Entries taken from a collection.
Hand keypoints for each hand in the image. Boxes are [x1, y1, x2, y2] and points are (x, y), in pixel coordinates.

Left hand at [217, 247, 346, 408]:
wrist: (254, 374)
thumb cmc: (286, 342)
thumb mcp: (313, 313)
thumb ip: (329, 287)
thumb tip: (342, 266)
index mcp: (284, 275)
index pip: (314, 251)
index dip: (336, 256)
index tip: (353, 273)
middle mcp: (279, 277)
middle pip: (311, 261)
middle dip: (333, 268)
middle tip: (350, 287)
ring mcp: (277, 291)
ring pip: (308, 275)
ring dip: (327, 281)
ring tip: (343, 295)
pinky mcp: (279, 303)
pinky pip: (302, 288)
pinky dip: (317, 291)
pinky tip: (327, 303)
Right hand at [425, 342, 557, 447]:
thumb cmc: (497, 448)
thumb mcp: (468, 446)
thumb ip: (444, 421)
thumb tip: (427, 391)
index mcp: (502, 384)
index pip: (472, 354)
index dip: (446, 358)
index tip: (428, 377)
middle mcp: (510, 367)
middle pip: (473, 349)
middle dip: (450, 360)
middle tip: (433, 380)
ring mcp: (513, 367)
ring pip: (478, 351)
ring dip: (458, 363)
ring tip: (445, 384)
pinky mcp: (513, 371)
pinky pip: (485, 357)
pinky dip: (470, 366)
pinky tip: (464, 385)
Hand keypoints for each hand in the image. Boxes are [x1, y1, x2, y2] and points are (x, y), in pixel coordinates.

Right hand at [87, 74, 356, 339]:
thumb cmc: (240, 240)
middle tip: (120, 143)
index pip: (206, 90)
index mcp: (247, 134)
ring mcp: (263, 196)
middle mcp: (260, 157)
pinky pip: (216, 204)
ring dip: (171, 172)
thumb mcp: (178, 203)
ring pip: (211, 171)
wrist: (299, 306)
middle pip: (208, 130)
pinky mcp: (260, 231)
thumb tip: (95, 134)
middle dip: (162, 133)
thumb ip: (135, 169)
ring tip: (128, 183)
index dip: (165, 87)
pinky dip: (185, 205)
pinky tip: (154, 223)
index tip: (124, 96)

Task instructions.
When the line with "thumb ip: (329, 287)" is reached in the data above, begin copying, and stop after the line with "pinky tip: (327, 303)"; copy each line exactly, both ends included.

Answer box.
thumb ip: (329, 287)
thumb tip: (342, 266)
index mcp: (284, 275)
index pip: (314, 251)
index dip: (336, 256)
index tip: (353, 273)
middle mcp: (279, 277)
middle pip: (311, 261)
middle dip: (333, 268)
middle tip: (350, 287)
ring mcp: (277, 291)
ring pip: (308, 275)
ring dip: (327, 281)
ring tip: (343, 295)
pinky mcp: (279, 303)
pinky pip: (302, 288)
pinky dip: (317, 291)
pinky tip: (327, 303)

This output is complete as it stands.